┌─ Text
[SERVER-9048] Out of memory leads to crash and node corruption. Created: 21/Mar/13  Updated: 10/Dec/14  Resolved: 21/Mar/13

Status: Closed
Project: Core Server
Component/s: None
Affects Version/s: 2.2.0
Fix Version/s: None

Type: Bug Priority: Major - P3
Reporter: Leif Mortenson Assignee: Unassigned
Resolution: Duplicate Votes: 0
Labels: None
Remaining Estimate: Not Specified
Time Spent: Not Specified
Original Estimate: Not Specified
Environment:

root@x-test2:/opt/y-cn# uname -a
Linux x-test2.tsl.local 2.6.32-5-amd64 #1 SMP Mon Oct 3 03:59:20 UTC 2011 x86_64 GNU/Linux
root@x-test2:/opt/y-cn# ulimit -a
core file size (blocks, -c) 0
data seg size (kbytes, -d) unlimited
scheduling priority (-e) 0
file size (blocks, -f) unlimited
pending signals (-i) 16382
max locked memory (kbytes, -l) 64
max memory size (kbytes, -m) unlimited
open files (-n) 1024
pipe size (512 bytes, -p) 8
POSIX message queues (bytes, -q) 819200
real-time priority (-r) 0
stack size (kbytes, -s) 8192
cpu time (seconds, -t) unlimited
max user processes (-u) unlimited
virtual memory (kbytes, -v) unlimited
file locks (-x) unlimited


Issue Links:
Duplicate
duplicates SERVER-6816 Improve journal data handling after m... Closed
Operating System: Linux
Participants:

 Description   

I am pretty sure this is a memory problem. We have a 4GB+4GBswap system and we will try resolving by increasing to 8GB+8GBswap.
└─
┌─ Excerpted records
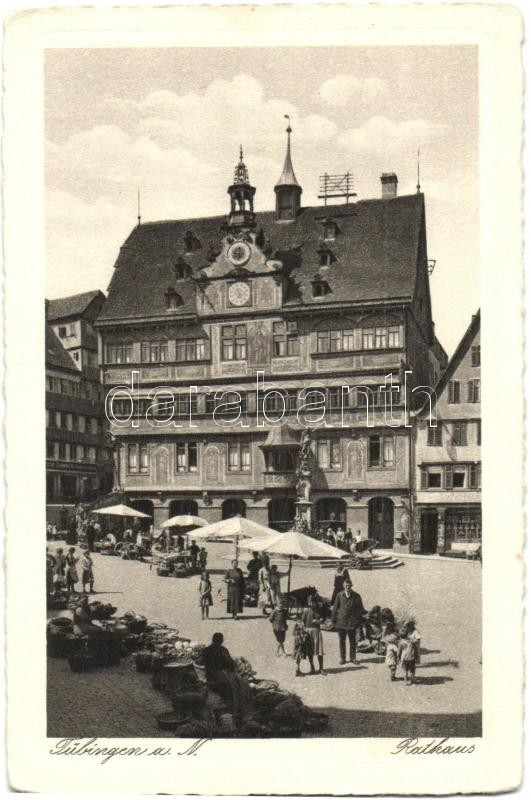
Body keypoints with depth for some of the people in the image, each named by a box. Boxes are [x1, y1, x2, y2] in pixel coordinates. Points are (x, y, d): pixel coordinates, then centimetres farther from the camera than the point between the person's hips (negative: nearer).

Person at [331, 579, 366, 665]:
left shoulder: (356, 596, -5)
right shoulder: (339, 596, -2)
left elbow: (360, 609, 1)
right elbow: (335, 608, 3)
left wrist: (359, 620, -3)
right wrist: (334, 620, 1)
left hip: (352, 622, 0)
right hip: (341, 621, 1)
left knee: (352, 640, 9)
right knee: (342, 640, 10)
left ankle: (353, 657, 22)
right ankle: (342, 657, 21)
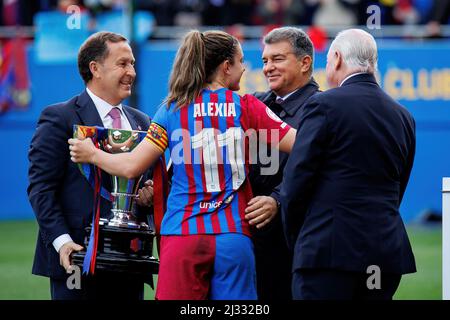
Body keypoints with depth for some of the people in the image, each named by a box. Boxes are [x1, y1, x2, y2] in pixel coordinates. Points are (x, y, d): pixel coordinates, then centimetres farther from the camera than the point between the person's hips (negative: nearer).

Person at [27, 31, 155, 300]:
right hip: (78, 257, -5)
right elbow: (40, 187, -7)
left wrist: (151, 195, 0)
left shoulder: (142, 122, 18)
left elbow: (153, 180, 25)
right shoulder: (59, 118, -2)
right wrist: (61, 240, -18)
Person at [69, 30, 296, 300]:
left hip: (182, 236, 1)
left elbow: (132, 167, 0)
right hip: (233, 236, -1)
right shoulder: (246, 107, 1)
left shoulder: (174, 108, 3)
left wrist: (92, 154, 18)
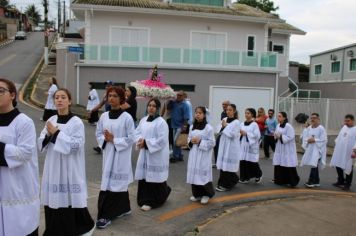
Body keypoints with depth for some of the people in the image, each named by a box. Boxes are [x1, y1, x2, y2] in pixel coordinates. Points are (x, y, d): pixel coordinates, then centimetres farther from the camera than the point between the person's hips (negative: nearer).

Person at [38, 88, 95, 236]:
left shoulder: (76, 122, -10)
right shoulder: (51, 120, 7)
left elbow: (76, 145, -19)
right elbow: (41, 144, 10)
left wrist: (57, 133, -17)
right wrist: (48, 135, -11)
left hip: (70, 169, -5)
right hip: (53, 168, 5)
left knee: (70, 200, 1)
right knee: (53, 200, 10)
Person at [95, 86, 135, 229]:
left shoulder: (127, 118, -11)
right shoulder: (104, 116, 4)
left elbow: (131, 138, -11)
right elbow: (98, 134, 11)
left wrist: (114, 140, -16)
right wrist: (105, 139, -9)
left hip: (121, 155, -5)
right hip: (108, 154, 5)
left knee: (116, 183, -2)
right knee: (118, 182, 15)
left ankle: (106, 215, 6)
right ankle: (123, 208, 32)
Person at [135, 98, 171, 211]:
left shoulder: (161, 122, -12)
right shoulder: (143, 120, 9)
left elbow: (162, 140, -18)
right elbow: (137, 133, 12)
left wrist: (146, 143, -19)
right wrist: (140, 140, -10)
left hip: (156, 156, -6)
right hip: (144, 154, 6)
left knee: (154, 179, -1)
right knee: (144, 178, 10)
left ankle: (151, 201, 10)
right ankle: (145, 199, 24)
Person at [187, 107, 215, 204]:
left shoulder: (208, 128, -10)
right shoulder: (192, 127, 8)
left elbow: (212, 143, -10)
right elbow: (189, 138, 17)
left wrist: (200, 142, -18)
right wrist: (191, 141, -5)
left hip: (204, 155, -6)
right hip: (193, 154, 6)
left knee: (203, 174, -3)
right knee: (194, 173, 10)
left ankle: (206, 194, 14)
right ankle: (197, 194, 24)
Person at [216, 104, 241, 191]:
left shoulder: (236, 122, -10)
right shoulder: (224, 120, 8)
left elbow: (232, 135, -18)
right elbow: (219, 131, 10)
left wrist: (225, 126, -13)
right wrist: (222, 127, -9)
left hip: (231, 147, -6)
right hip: (223, 145, 6)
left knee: (228, 165, -2)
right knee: (223, 164, 9)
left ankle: (226, 184, 9)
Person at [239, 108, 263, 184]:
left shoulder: (254, 124, -5)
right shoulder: (242, 124, 8)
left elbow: (257, 136, -12)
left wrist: (246, 134, -16)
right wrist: (239, 133, -10)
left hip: (252, 146, -4)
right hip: (243, 145, 4)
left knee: (252, 163, -1)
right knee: (243, 162, 1)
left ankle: (258, 176, 24)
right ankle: (245, 177, 13)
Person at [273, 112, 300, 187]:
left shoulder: (288, 126, -14)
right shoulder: (278, 126, 10)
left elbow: (290, 137, -18)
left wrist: (281, 136, -21)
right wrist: (276, 136, -2)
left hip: (287, 149, -7)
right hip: (279, 148, 7)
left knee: (288, 165, -6)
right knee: (278, 165, 7)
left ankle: (293, 181, 6)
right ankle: (280, 180, 19)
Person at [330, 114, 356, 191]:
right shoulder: (344, 127, 10)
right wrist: (336, 143, 18)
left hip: (348, 153, -7)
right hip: (339, 151, 7)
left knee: (348, 168, 3)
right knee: (338, 166, 14)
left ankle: (347, 185, 16)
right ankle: (340, 181, 30)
└─
▶ _Description of the task_
Answer from the bug report:
(a) Which version does the report list under "Affects Version/s"?
(b) What resolution is recorded, and which issue does this one duplicate?
(c) How much memory and swap does the description say the system has?

▶ _Answer to this problem_
(a) 2.2.0
(b) Duplicate; it duplicates SERVER-6816.
(c) 4GB of memory plus 4GB of swap.